For the US, there is actually a fairly standardized answer, though it's complicated. The short version appears to be:
Postdocs who teach count as 1/3 of a staff member. Postdocs who do not teach are not counted at all.
First, note that the number usually used in the US is student-faculty ratio. (Not "staff": in US academic parlance, "staff" typically refers to non-academic university employees: administrative assistants, accountants, gardeners, cooks, etc.)
We can pretty quickly eliminate the possibility of postdocs being counted as students - I've never heard of postdocs being considered students anywhere in US academia. They don't enroll in classes nor work towards a degree. (Even for PhD students working exclusively on research enroll in classes each term until they graduate, typically a 12-credit course called "Independent Research" or something similar. Postdocs do not.)
So, are they counted as faculty?
There is an organization called the Common Data Set Initiative which sets forth standard definitions for university statistics like student-faculty ratio. CDS doesn't actually gather data or publish survey instruments, but their set of standards and definitions is written in questionnaire form.

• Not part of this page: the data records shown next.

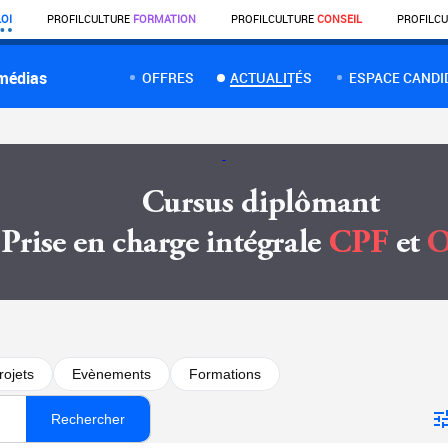
OI
PROFIL
CULTURE
FORMATION
PROFIL
CULTURE
CONSEIL
PROFIL
CU
 médias
OFFRES
ACTUALITÉS
ESPACE CANDI
rojets
Evènements
Formations
Rechercher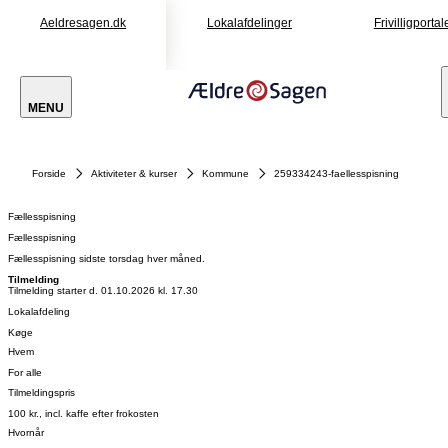
Aeldresagen.dk
Lokalafdelinger
Frivilligportal
MENU
Forside
Aktiviteter & kurser
Kommune
259334243-faellesspisning
Fællesspisning
Fællesspisning
Fællesspisning sidste torsdag hver måned.
Tilmelding
Tilmelding starter d. 01.10.2026 kl. 17.30
Lokalafdeling
Køge
Hvem
For alle
Tilmeldingspris
100 kr., incl. kaffe efter frokosten
Hvornår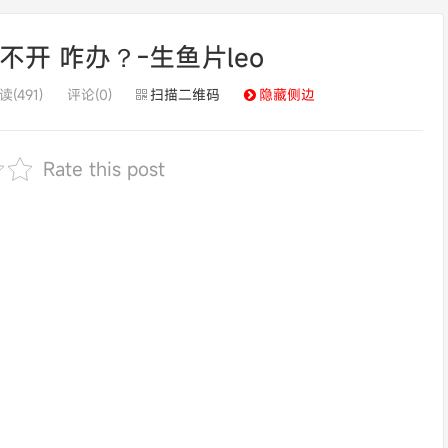
打不开 咋办？-生鱼片leo
读(491)
评论(0)
扫描二维码
隐藏侧边
Rate this post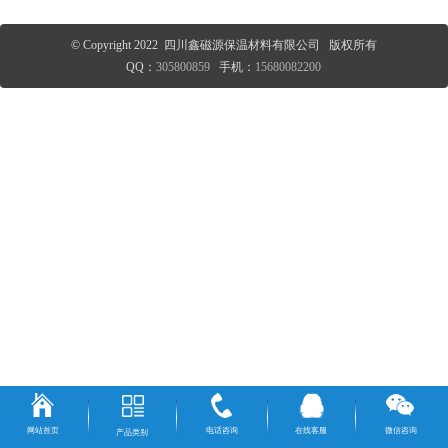
© Copyright 2022 四川鑫磁源保温材料有限公司 版权所有
QQ：
305800859
手机：
15680082200
网站首页
电话咨询
在线客服
微信咨询
产品类别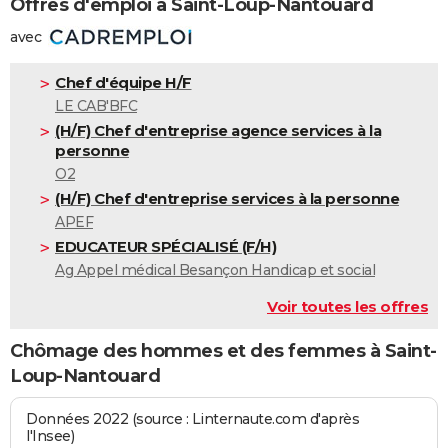
Offres d'emploi à Saint-Loup-Nantouard
avec
Chef d'équipe H/F
LE CAB'BFC
(H/F) Chef d'entreprise agence services à la
personne
O2
(H/F) Chef d'entreprise services à la personne
APEF
EDUCATEUR SPÉCIALISÉ (F/H)
Ag Appel médical Besançon Handicap et social
Voir toutes les offres
Chômage des hommes et des femmes à Saint-
Loup-Nantouard
Données 2022 (source : Linternaute.com d'après
l'Insee)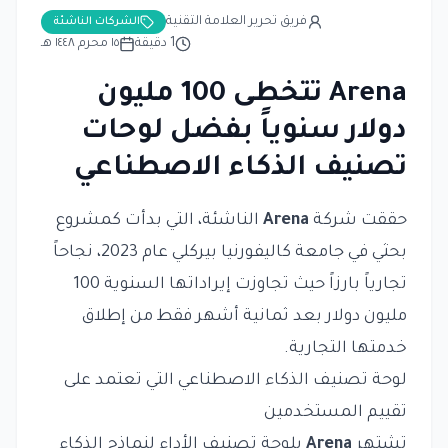
فريق تحرير العلامة التقنية
الشركات الناشئة
1
دقيقة
١٥ محرم ١٤٤٨ هـ
Arena تتخطى 100 مليون
دولار سنوياً بفضل لوحات
تصنيف الذكاء الاصطناعي
حققت شركة
Arena
الناشئة، التي بدأت كمشروع
بحثي في جامعة كاليفورنيا بيركلي عام 2023، نجاحاً
تجارياً بارزاً حيث تجاوزت إيراداتها السنوية 100
مليون دولار بعد ثمانية أشهر فقط من إطلاق
خدمتها التجارية.
لوحة تصنيف الذكاء الاصطناعي التي تعتمد على
تقييم المستخدمين
تشتهر
Arena
بلوحة تصنيف الأداء لنماذج الذكاء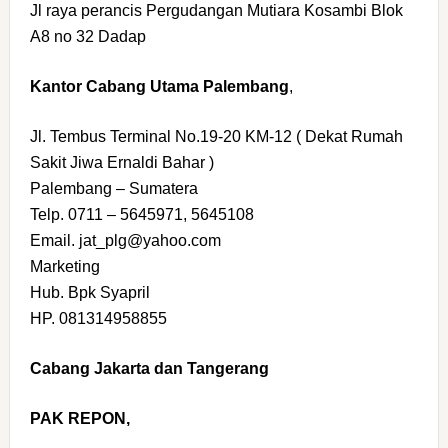
Jl raya perancis Pergudangan Mutiara Kosambi Blok
A8 no 32 Dadap
Kantor Cabang Utama Palembang
,
Jl. Tembus Terminal No.19-20 KM-12 ( Dekat Rumah
Sakit Jiwa Ernaldi Bahar )
Palembang – Sumatera
Telp. 0711 – 5645971, 5645108
Email. jat_plg@yahoo.com
Marketing
Hub. Bpk Syapril
HP. 081314958855
Cabang Jakarta dan Tangerang
PAK REPON,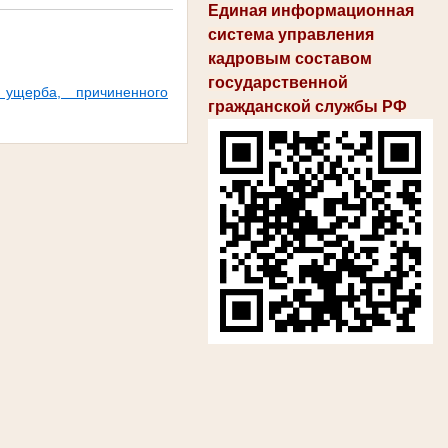
Единая информационная
система управления
кадровым составом
государственной
ущерба, причиненного
гражданской службы РФ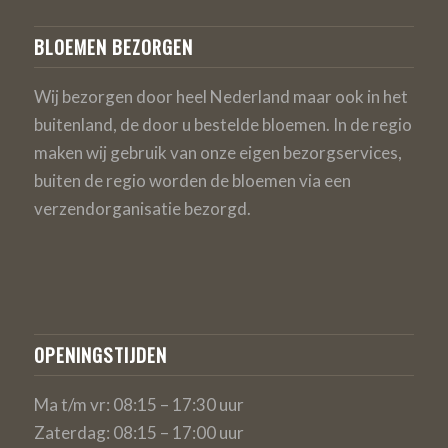
BLOEMEN BEZORGEN
Wij bezorgen door heel Nederland maar ook in het
buitenland, de door u bestelde bloemen. In de regio
maken wij gebruik van onze eigen bezorgservices,
buiten de regio worden de bloemen via een
verzendorganisatie bezorgd.
OPENINGSTIJDEN
Ma t/m vr: 08:15 – 17:30 uur
Zaterdag: 08:15 – 17:00 uur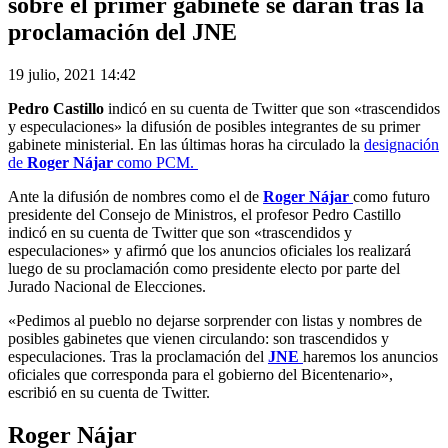
sobre el primer gabinete se darán tras la
proclamación del JNE
19 julio, 2021 14:42
Pedro Castillo
indicó en su cuenta de Twitter que son «trascendidos
y especulaciones» la difusión de posibles integrantes de su primer
gabinete ministerial. En las últimas horas ha circulado la
designación
de
Roger Nájar
como PCM.
Ante la difusión de nombres como el de
Roger Nájar
como futuro
presidente del Consejo de Ministros, el profesor Pedro Castillo
indicó en su cuenta de Twitter que son «trascendidos y
especulaciones» y afirmó que los anuncios oficiales los realizará
luego de su proclamación como presidente electo por parte del
Jurado Nacional de Elecciones.
«Pedimos al pueblo no dejarse sorprender con listas y nombres de
posibles gabinetes que vienen circulando: son trascendidos y
especulaciones. Tras la proclamación del
JNE
haremos los anuncios
oficiales que corresponda para el gobierno del Bicentenario»,
escribió en su cuenta de Twitter.
Roger Nájar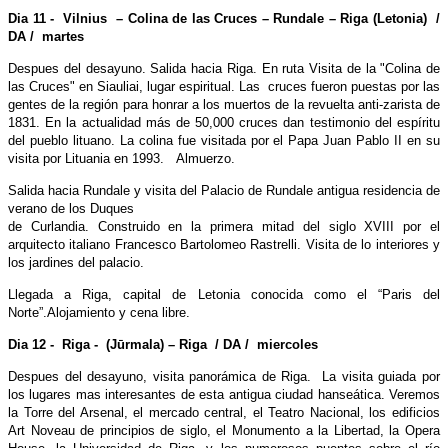
Dia 11 - Vilnius – Colina de las Cruces – Rundale – Riga (Letonia) /
DA / martes
Despues del desayuno. Salida hacia Riga. En ruta Visita de la "Colina de
las Cruces" en Siauliai, lugar espiritual. Las cruces fueron puestas por las
gentes de la región para honrar a los muertos de la revuelta anti-zarista de
1831. En la actualidad más de 50,000 cruces dan testimonio del espíritu
del pueblo lituano. La colina fue visitada por el Papa Juan Pablo II en su
visita por Lituania en 1993. Almuerzo.
Salida hacia Rundale y visita del Palacio de Rundale antigua residencia de
verano de los Duques
de Curlandia. Construido en la primera mitad del siglo XVIII por el
arquitecto italiano Francesco Bartolomeo Rastrelli. Visita de lo interiores y
los jardines del palacio.
Llegada a Riga, capital de Letonia conocida como el “Paris del
Norte”.Alojamiento y cena libre.
Dia 12 - Riga - (Jūrmala) – Riga / DA / miercoles
Despues del desayuno, visita panorámica de Riga. La visita guiada por
los lugares mas interesantes de esta antigua ciudad hanseática. Veremos
la Torre del Arsenal, el mercado central, el Teatro Nacional, los edificios
Art Noveau de principios de siglo, el Monumento a la Libertad, la Opera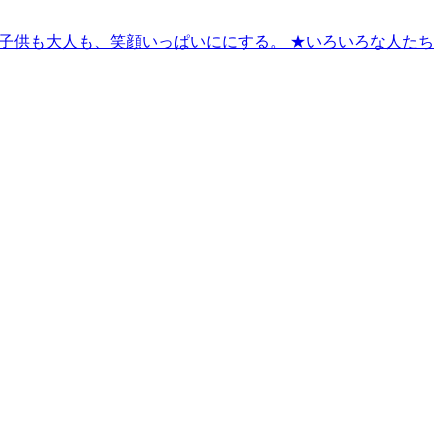
子供も大人も、笑顔いっぱいににする。 ★いろいろな人たち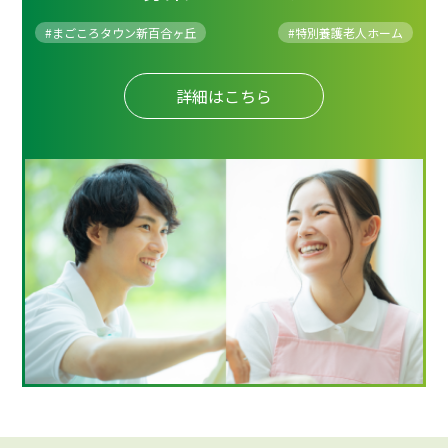
#まごころタウン新百合ヶ丘
#
特別養護老人ホーム
詳細はこちら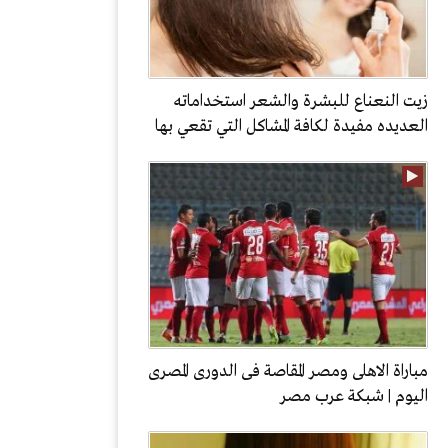
زيت النعناع للبشرة والشعر استخداماته
العديده مفيدة لكافة المشاكل التي تقعي بها
مباراة الاهلى ومصر المقاصة فى الدورى المصرى
اليوم | شبكة عرب مصر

Item I-2, "Student to Faculty Ratio", says:
Report the Fall 2014 ratio of full-time equivalent students (full-time plus 1/3 part-time) to full-time equivalent instructional faculty (full-time plus 1/3 part-time). In the ratio calculations, exclude both faculty and students in stand-alone graduate or professional programs such as medicine, law, veterinary, dentistry, social work, business, or public health in which faculty teach virtually only graduate-level students. Do not count undergraduate or graduate student teaching assistants as faculty.
For the definition of "instructional faculty", we refer to Item I-1, which has a table explaining how various types of faculty members should be counted. For
instructional faculty in preclinical and clinical medicine, faculty who are not paid (e.g., those who donate their services or are in the military), or research-only faculty, post-doctoral fellows, or pre-doctoral fellows
it says they should not count as full-time instructional faculty, and should be counted as part-time instructional faculty "only if they teach one or more non-clinical credit courses".
So this is the answer. A postdoc or other researcher who does not teach any non-clinical credit-bearing courses should not be counted in the student-faculty ratio. A postdoc who does teach at least one such course should be counted a part-time instructional faculty member, and contribute 1/3 of a person to the denominator of the ratio.
Of course, it should be kept in mind that this data is provided voluntarily by each institution, and it is ultimately up to the institution to decide how they classify each of their employees.
With regard to rankings, the best-known rankings in the US are the US News & World Report Best Colleges Rankings. They explain that they generally follow the CDS definitions when collecting data from institutions.